The threshold inquiry in ruling on a motion under § 1404(a) is whether a case “might have
been brought” in the proposed transferee district. See Van Dusen v. Barrack, 376 U.S. 612, 616
(1964). Then, in determining whether to transfer the action, a court must consider the three general
categories of factors stated in § 1404(a), which states: “For the convenience of parties and
witnesses, in the interest of justice, a district court may transfer any civil action to any other district
or division where it might have been brought or to any district or division to which all parties have
consented.” 28 U.S.C. § 1404(a). Thus, the statutory language invokes three general categories of
factors that courts must consider when deciding a motion to transfer: (1) the convenience of the
parties, (2) the convenience of the witnesses, and (3) the interests of justice. Id.; see Terra Intern.,
Inc. v. Mississippi Chemical Corp., 119 F.3d 688, 691 (8th Cir.1997).
Under 28 U.S.C. § 1391(b), a civil action may be brought in (1) a judicial district where any
defendant resides, if all of the defendants reside in the same State; (2) a judicial district where a
substantial part of the events or omissions giving rise to the claim occurred; or (3) if there is no
district in which an action may otherwise be brought as provided in § 1391(b), a judicial district in
which the defendant is subject to personal jurisdiction with respect to the cause of action. In the
present case, venue is proper under § 1391(b)(2) in the United States District Court for the Eastern
District of Michigan.
Here, the relevant factors of § 1404(a) support transfer to the Middle District of Florida.
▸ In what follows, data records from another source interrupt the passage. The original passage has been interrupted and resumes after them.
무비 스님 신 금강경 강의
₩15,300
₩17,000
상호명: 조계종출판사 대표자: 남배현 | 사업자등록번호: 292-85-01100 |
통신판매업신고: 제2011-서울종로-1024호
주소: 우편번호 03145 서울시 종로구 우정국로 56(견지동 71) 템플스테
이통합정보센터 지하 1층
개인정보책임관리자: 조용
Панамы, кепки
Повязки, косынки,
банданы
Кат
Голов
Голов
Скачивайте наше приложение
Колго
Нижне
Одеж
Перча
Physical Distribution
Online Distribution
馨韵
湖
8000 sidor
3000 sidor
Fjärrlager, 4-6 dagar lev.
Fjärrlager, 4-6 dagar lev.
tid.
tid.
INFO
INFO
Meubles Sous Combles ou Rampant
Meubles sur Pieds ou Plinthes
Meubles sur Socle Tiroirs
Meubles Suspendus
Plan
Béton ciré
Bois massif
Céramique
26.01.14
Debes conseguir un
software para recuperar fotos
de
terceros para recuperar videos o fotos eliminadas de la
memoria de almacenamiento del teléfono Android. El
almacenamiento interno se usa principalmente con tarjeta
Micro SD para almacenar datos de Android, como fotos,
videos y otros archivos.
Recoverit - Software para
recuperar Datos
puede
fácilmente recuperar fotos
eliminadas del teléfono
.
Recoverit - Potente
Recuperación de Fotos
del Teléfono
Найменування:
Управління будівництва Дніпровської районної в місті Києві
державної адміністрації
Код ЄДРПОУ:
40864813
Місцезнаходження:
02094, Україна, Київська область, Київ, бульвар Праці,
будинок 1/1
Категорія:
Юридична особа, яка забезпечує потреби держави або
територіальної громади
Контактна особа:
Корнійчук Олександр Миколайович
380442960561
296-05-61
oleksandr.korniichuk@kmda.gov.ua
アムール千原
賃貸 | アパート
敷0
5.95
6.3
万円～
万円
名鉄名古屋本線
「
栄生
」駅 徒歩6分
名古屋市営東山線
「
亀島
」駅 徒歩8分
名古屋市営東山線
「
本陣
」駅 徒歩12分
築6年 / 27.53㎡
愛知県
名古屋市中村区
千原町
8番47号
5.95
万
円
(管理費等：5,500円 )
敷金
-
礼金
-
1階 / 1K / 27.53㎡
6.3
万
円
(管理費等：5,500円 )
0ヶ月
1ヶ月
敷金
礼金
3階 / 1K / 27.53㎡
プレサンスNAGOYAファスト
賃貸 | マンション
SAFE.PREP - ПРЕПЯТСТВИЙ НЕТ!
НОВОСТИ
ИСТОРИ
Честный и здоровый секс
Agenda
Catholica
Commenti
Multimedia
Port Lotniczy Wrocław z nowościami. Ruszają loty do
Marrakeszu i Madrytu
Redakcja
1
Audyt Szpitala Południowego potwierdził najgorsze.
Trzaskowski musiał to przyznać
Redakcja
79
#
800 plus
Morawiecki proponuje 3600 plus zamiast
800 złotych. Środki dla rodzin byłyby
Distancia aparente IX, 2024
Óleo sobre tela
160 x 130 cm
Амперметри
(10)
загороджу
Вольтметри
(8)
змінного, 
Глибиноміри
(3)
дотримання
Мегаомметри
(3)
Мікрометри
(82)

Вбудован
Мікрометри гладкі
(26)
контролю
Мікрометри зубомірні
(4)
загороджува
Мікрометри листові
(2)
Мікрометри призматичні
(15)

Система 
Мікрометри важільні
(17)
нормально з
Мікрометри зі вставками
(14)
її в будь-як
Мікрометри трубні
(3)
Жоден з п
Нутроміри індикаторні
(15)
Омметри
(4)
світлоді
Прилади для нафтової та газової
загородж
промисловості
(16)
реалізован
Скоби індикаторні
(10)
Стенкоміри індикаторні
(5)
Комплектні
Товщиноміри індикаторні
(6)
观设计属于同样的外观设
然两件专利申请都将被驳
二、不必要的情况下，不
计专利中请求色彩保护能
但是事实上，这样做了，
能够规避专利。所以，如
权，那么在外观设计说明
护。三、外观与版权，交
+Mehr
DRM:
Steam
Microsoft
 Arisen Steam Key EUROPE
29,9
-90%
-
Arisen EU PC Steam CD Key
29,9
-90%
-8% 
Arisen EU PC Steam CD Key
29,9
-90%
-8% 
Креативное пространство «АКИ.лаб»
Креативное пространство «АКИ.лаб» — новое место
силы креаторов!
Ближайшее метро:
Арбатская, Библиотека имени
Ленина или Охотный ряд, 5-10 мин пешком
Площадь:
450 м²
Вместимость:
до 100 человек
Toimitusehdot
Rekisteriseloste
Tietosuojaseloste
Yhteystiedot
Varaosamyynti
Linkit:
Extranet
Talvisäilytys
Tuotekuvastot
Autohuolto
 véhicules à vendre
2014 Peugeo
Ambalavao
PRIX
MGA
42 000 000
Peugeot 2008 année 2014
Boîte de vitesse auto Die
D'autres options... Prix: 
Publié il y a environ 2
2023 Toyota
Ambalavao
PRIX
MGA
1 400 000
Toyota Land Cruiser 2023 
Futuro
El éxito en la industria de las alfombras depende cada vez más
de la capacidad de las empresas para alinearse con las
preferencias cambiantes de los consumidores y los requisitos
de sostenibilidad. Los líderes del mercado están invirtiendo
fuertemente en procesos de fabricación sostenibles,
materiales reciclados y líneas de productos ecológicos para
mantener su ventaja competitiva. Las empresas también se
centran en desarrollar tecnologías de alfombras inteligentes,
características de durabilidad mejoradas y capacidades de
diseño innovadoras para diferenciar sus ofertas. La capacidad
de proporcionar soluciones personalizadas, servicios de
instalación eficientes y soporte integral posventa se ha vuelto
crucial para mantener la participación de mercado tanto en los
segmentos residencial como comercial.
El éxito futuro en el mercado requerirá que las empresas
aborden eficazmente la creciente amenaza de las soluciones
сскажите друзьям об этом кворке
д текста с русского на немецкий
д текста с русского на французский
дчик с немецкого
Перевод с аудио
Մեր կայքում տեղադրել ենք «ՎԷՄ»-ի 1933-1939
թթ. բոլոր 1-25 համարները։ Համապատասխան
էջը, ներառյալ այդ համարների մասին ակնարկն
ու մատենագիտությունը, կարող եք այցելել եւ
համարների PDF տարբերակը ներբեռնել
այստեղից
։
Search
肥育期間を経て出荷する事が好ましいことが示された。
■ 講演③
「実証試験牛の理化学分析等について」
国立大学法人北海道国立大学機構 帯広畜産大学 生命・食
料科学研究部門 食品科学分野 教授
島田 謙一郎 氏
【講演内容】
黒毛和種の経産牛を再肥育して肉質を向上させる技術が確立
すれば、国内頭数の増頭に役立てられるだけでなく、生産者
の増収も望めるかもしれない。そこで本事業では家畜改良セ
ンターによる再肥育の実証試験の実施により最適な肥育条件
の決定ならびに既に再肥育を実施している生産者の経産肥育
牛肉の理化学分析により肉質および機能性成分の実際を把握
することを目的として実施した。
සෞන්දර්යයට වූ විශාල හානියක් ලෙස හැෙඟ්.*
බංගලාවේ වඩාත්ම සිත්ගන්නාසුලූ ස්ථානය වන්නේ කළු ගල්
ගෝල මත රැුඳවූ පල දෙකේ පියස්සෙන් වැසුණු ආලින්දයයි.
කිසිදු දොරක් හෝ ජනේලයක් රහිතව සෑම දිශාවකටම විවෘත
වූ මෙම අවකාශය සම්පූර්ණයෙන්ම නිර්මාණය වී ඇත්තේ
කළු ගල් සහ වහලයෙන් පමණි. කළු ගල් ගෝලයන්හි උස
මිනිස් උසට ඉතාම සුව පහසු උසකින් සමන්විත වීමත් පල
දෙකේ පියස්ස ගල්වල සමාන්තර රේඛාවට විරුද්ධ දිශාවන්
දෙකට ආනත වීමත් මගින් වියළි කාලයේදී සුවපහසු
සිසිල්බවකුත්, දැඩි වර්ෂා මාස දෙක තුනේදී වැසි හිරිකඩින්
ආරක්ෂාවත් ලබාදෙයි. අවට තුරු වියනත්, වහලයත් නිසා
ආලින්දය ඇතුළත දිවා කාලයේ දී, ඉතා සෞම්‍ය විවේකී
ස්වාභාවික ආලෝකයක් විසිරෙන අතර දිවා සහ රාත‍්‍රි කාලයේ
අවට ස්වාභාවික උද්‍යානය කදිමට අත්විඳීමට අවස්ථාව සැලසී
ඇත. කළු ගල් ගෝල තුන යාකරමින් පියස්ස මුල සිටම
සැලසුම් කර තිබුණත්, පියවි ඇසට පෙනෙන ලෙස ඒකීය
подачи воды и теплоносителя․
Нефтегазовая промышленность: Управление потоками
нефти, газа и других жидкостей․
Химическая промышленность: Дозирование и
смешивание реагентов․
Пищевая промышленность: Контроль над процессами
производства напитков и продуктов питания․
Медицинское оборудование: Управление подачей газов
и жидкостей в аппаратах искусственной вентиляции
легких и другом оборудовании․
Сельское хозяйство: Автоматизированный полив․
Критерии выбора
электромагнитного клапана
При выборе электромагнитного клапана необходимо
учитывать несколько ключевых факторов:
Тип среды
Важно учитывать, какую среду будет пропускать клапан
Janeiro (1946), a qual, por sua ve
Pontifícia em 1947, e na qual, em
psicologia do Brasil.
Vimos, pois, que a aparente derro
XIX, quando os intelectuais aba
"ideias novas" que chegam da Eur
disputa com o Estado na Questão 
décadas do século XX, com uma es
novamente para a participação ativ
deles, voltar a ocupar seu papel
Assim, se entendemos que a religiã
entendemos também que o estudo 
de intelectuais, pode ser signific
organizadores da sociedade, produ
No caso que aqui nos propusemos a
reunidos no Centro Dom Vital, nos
Although the plaintiffs live in Iowa, Katrina West was prescribed the Paxil in Florida, ingested it
in Florida, and gave birth to Christina in Florida. Relevant witnesses, including Katrina and
Christina’s physicians, are located in Florida, as are relevant sources of proof such as records,
documents and other evidence. Florida law is likely to apply to plaintiffs’ claims, and transferring
the case to Florida would avoid conflicts of laws issues and allow a Florida federal court to decide
issues of Florida law. Therefore, the convenience of witnesses, as well as the interests of justice,
favors transfer to Florida.
IT IS HEREBY ORDERED that defendant GlaxoSmithKline LLC’s motion to dismiss for
lack of personal jurisdiction is DENIED, and its alternative motion to transfer venue pursuant to 28
U.S.C. § 1404(a) is GRANTED. [Doc. 9]
IT IS FURTHER ORDERED that the Clerk of Court shall transfer this case to the United
States District Court for the Middle District of Florida under 28 U.S.C. § 1404(a).
CHARLES A. SHAW
UNITED STATES DISTRICT JUDGE
Dated this 9th day of February, 2016.